Einer Aufklärung des Mordfalls wird man aber - glaube ich jedenfalls - nicht unbedingt näher kommen, indem man heute noch versucht, den tatsächlichen Ablauf des Abends zu rekonstruieren. Außer natürlich, man geht von wirklich irren und extrem unwahrscheinlichen Zusammenhängen aus...
Also wenn nach dem dato spurlosen Verschwinden einer jungen Frau mehrere teils minderjährige Jungs, die zuletzt mit ihr bekanntermaßen in Kontakt standen, zum Verlauf des fraglichen Abends befragt werden, dann bin ich mir ziemlich sicher, dass der wahrheitsgemäße Hergang auch ermittelt wird. Dass die mit einer abgesprochenen Klapperstorchgeschichte durchkämen, mir nicht wirklich vorstellbar.
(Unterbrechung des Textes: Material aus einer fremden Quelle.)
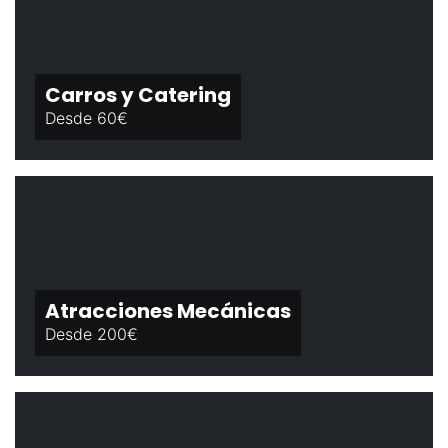
Carros y Catering
Desde 60€
Atracciones Mecánicas
Desde 200€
Dass hier nicht alle Details veröffentlicht wurden, manches vielleicht auch zum Schutz der Beteiligten unbenannt blieb oder verändert dargestellt wurde, keine Frage. Etwa Drogenkonsum - mag den Staatsanwalt interessieren, gerade in Bayern, geht aber die Öffentlichkeit aufgrund von Persönlichkeitsrechten nichts an, kein berechtigtes öffentliches Interesse, bei Minderjährigen schon zweimal nicht.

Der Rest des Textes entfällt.